Textblock:

•••

Nun macht Jena Schlagzeilen - in Europa. Die britische BBC, der London Observer, die französische Le Monde berichten. Das lokale Blatt "The Town Talk" schreibt: "Die Schwierigkeiten in Jena sind nicht einzigartig. Ganz und gar nicht. Das macht die Probleme hier nicht kleiner, aber es erinnert den Rest der Welt daran, dass Jena nicht alleine ist. Rassismus ist mit uns allen. Ja, die Welt schaut auf Jena und die 'Jena Six', aber die größere Wahrheit ist: Wir müssen uns ändern, wir müssen dafür arbeiten - alle von uns". Nüchtern wie selten ziehen allmählich einige nationale US-Medien nach.

Mitte Juli reist Bundesstaatsanwalt Donald Washington nach Jena. Das Justizministerium und die Bundespolizei FBI veranstalten dort ein vierstündiges Bildungs-Forum. Washington sagt "The Town Talk", er wolle einige herumgeisternde Fehlinformationen aufklären und interessierten Bürgern ihre Rechte erläutern. Er betont, das FBI stufe die Galgenstricke eindeutig als Hass-Delikt ein. Für solche Verbrechen sei die Bundesjustiz zuständig. Aber die Galgenstricke wurden ja gar nicht angezeigt, was Washington "aufrichtig, aufrichtig" bedauere. Zugleich seien die mutmaßlichen Täter aber Jugendliche. Und die Bundesjustiz klage selten Jugendliche an, und wenn, dann unter Ausschluss der Öffentlichkeit. Und alle anderen möglichen Delikte in dieser Angelegenheit seien Sache der Justiz in Louisiana, sagt Washington auf dem laut Lokalzeitung "proppevollen" Bildungs-Forum. Aber generell müsse der Vorwurf selektiver Verfolgung unzweifelhaft bewiesen werden. Und es gebe eben weder eine Anzeige noch schriftliche Beweise, dass etwa Bezirksstaatsanwalt Walters entschieden habe, eine Gruppe von Leuten anders zu behandeln als eine andere Gruppe von anderen Leuten. "Aber", sagt Washington, "ich denke, die meisten Leute hier sind guten Glaubens und haben ein Interesse, dieses Thema zu lösen. Ich denke, die Leute würden gerne eine andere Lösung sehen, als die gerichtliche Verfolgung dieser schwarzen Kinder."

•••

Daten zur Aufgabe:
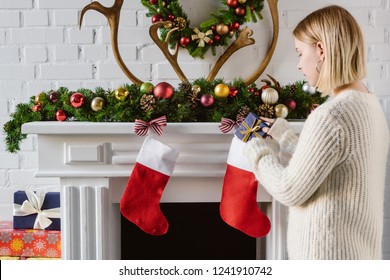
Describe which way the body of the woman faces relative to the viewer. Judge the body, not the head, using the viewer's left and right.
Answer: facing away from the viewer and to the left of the viewer

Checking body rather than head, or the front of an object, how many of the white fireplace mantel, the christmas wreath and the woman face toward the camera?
2

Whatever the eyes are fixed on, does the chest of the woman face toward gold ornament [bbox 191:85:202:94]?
yes

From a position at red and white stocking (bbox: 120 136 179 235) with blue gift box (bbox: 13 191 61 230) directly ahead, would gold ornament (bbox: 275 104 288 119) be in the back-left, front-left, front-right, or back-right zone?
back-right

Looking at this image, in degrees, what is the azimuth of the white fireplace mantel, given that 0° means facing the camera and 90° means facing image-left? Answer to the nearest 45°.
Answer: approximately 0°

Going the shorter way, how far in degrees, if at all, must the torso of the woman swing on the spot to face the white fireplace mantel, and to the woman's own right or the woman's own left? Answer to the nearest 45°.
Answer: approximately 45° to the woman's own left
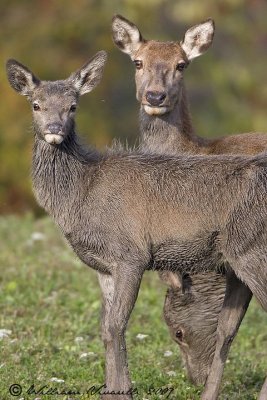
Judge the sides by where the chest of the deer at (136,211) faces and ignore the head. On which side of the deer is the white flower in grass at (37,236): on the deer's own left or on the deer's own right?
on the deer's own right

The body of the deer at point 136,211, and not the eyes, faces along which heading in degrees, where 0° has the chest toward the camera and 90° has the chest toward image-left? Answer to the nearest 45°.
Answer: approximately 90°

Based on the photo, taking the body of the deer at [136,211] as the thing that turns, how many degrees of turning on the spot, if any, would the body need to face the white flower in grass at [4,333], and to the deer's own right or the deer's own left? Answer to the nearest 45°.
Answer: approximately 45° to the deer's own right

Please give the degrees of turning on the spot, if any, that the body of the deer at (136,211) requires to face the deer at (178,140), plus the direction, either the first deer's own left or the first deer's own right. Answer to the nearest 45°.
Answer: approximately 90° to the first deer's own right

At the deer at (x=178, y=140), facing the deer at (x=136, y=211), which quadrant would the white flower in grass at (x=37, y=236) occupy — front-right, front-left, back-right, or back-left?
back-right
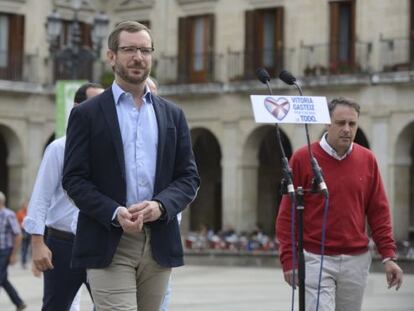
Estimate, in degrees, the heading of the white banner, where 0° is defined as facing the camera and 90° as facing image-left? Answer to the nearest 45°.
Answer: approximately 0°

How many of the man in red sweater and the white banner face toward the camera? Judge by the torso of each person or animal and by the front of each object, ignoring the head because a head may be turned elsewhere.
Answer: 2

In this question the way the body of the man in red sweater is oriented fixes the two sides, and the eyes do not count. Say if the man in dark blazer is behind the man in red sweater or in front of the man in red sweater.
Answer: in front

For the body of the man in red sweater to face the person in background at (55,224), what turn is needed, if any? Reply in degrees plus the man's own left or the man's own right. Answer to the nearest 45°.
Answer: approximately 90° to the man's own right

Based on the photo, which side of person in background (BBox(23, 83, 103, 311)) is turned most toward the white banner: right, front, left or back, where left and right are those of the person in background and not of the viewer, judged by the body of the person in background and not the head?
front

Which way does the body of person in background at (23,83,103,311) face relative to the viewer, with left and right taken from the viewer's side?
facing the viewer and to the right of the viewer

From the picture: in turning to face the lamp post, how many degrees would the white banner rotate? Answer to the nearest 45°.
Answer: approximately 180°

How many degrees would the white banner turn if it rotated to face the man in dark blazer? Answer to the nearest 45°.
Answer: approximately 45° to its right

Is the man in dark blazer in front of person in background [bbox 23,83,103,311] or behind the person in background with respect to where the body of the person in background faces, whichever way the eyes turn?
in front
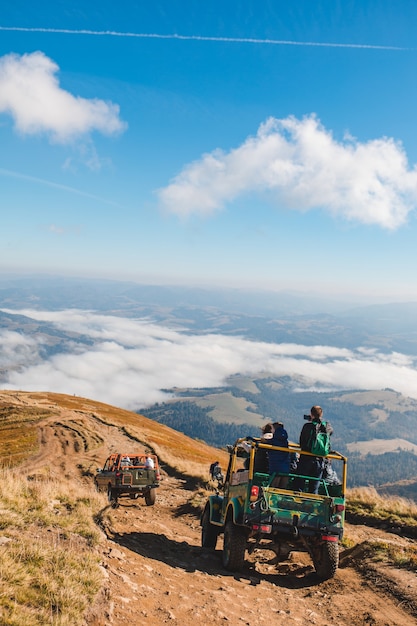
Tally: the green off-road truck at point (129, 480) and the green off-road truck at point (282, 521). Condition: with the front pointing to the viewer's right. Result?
0

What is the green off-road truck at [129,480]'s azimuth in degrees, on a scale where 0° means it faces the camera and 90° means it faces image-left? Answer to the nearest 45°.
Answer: approximately 135°

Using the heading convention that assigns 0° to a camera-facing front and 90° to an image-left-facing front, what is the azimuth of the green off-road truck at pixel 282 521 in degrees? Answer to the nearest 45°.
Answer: approximately 135°

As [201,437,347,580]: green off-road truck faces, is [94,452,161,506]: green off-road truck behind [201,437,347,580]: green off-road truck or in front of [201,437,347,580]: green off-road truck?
in front

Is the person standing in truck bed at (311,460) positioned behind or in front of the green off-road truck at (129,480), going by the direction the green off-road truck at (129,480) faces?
behind
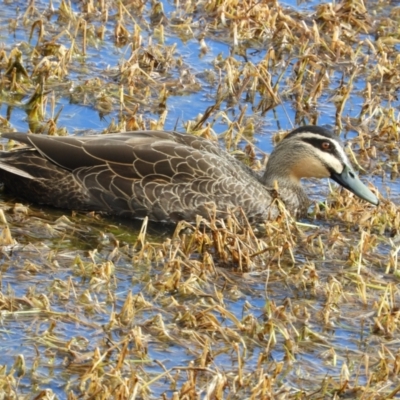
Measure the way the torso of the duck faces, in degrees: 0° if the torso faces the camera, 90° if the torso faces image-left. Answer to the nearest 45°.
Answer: approximately 270°
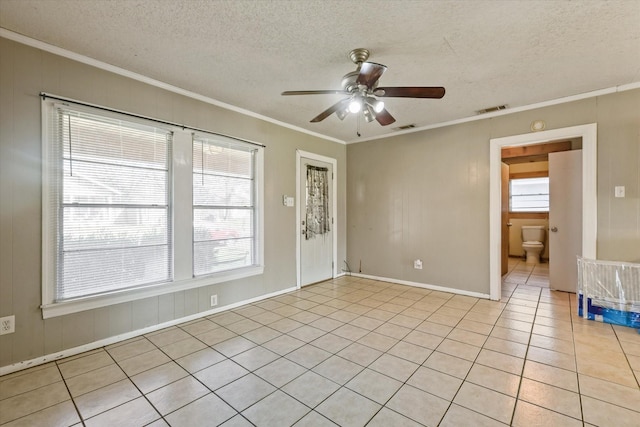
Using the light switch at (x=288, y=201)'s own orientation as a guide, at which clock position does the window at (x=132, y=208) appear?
The window is roughly at 3 o'clock from the light switch.

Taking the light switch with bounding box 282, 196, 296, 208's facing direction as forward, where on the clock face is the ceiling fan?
The ceiling fan is roughly at 1 o'clock from the light switch.

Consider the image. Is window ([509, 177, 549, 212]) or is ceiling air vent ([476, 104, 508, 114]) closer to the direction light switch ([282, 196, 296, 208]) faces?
the ceiling air vent

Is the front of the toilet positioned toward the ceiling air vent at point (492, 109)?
yes

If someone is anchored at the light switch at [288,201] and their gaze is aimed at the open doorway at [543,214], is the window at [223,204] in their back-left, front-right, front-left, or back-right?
back-right

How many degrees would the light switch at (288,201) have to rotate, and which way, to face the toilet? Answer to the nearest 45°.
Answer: approximately 45° to its left

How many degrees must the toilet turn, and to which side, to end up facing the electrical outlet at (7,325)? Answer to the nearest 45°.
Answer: approximately 45° to its right

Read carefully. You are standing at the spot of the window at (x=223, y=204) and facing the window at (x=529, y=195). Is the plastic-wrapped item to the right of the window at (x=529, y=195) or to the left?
right

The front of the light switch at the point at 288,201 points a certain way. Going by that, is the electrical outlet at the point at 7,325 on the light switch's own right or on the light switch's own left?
on the light switch's own right

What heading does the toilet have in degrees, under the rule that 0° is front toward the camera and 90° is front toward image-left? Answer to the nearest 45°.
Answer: approximately 0°

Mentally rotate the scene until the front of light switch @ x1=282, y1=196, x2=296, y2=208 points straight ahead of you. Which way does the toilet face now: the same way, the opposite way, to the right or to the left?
to the right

•••

Aufgabe 1: Wie lange dauert laut dem Text über Jena das Bildungs-Forum, das Justizministerium und FBI dort veranstalten?
Aufgabe 2: Schreib bitte die Datensätze vom Anfang bis einschließlich der Zeile mit "Answer: facing away" unverändert ab. Die Bilder lässt du dabei weg.

Ergebnis 1: Vier Stunden.

Ergebnis 2:
Describe which way the body of the woman faces relative to the viewer. Judge the body, not the head, using the viewer's left and right.
Answer: facing away from the viewer and to the left of the viewer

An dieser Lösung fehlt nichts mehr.